And there's time to make cookies in Advent.
Happy new year, everyone.
Friday, November 30, 2012
Wednesday, November 28, 2012
The Best Field Trip Ever
I got word last weekend that one of my graduate school professors died shortly after Thanksgiving. I remember him fondly (though realistically) for his absent-mindedness, his long digressions, and his books.
But the story I tell most often of him is of The Best Field Trip Ever.
It was ten years ago now, in early November 2002, and I was working as his research assistant (and doing a terrible job, by the way; I was the worst research assistant ever, and I'm not sure anyone other than him knew it. He was a gracious man). I was also planning a wedding.
Dr. B. had strong opinions about many things, and, as I learned that fall, one of his favored concerns was wedding cake and the quality--or lack thereof--at most weddings. He told in rapturous recollection of his own wedding cake. Other than his wife, it seemed to be the only thing he recalled from the event.
So knowing I was planning a wedding for the following spring, Dr. B. asked what thought and research I had given to the cake. I admitted that it hadn't been high on my priority list and that we had simply figured on "something." This was not good enough, and Dr. B. announced that he knew just the place. It was a little French bakery, oddly plunked down in a gritty suburb of western Pennsylvania.

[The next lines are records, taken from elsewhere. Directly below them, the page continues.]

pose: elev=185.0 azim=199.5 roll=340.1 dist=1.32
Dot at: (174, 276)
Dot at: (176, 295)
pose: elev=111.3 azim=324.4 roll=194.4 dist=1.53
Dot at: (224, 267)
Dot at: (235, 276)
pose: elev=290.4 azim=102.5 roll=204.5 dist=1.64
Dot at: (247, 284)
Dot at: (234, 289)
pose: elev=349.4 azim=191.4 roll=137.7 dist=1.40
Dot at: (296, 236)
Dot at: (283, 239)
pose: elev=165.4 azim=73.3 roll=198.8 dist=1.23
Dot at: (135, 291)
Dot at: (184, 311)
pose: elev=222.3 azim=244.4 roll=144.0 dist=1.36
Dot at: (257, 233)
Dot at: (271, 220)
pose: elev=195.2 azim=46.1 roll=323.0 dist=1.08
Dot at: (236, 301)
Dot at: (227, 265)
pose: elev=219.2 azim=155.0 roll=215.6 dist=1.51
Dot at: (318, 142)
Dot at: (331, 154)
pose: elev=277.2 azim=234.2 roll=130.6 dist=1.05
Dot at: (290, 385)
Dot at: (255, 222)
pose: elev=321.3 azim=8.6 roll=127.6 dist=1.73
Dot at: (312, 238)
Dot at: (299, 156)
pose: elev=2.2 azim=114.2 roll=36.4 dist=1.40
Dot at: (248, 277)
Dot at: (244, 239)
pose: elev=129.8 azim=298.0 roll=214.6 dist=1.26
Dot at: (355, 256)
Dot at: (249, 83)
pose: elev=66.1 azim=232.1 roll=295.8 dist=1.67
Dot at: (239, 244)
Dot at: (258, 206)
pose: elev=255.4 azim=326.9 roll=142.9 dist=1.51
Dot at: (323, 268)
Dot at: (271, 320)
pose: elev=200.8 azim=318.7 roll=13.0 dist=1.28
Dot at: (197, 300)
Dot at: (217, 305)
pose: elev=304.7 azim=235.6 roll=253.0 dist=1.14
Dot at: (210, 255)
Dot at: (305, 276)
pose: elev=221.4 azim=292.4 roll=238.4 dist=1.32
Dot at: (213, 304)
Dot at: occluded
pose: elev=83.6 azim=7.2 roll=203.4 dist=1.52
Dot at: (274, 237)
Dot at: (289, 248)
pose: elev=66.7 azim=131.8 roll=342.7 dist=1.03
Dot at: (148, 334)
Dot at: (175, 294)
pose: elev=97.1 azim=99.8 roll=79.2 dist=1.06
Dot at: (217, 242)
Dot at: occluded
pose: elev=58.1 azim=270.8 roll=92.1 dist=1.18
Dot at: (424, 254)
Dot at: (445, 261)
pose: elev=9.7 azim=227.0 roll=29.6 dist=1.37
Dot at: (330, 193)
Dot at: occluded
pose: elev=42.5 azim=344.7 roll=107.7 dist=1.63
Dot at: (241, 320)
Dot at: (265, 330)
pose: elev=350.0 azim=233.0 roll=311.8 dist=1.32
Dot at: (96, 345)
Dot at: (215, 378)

A week or so later, he asked if I had followed up on it. I hadn't. (I was slightly better at wedding planning than research assisting, but not much.)
Another week or two? I still hadn't made a visit to the French bakery.
By early November, Dr. B. decided to take matters into his own hands. He would take me to the bakery himself.
We scheduled a trip for a gloomy Thursday morning, leaving campus at about 9:30. I wondered if this would count toward the research assisting hours I was not completing.
We drove the fifteen or twenty minutes from campus and exited off the highway into an alcove town. As we passed through the business area, Dr. B. also waved at a candy store off to the right. "They make the best homemade vanilla ice cream," as we drove on another block and a half to the bakery.
Inside the tiny shop, I turned toward a photo album on a stand that held pictures of elaborate tiered cakes. I glanced at some price information discreetly and noted $4.25 a slice as the estimate. Um. It would probably be good, but it was well beyond our budget.
Dr. B. looked over my shoulder at the pictures, but he also attended to the bakery case, buying something to send to his daughter out of town. He asked which pastry I would choose, and we went out each with a treat in our hands and he with a box under his arm. It was lovely.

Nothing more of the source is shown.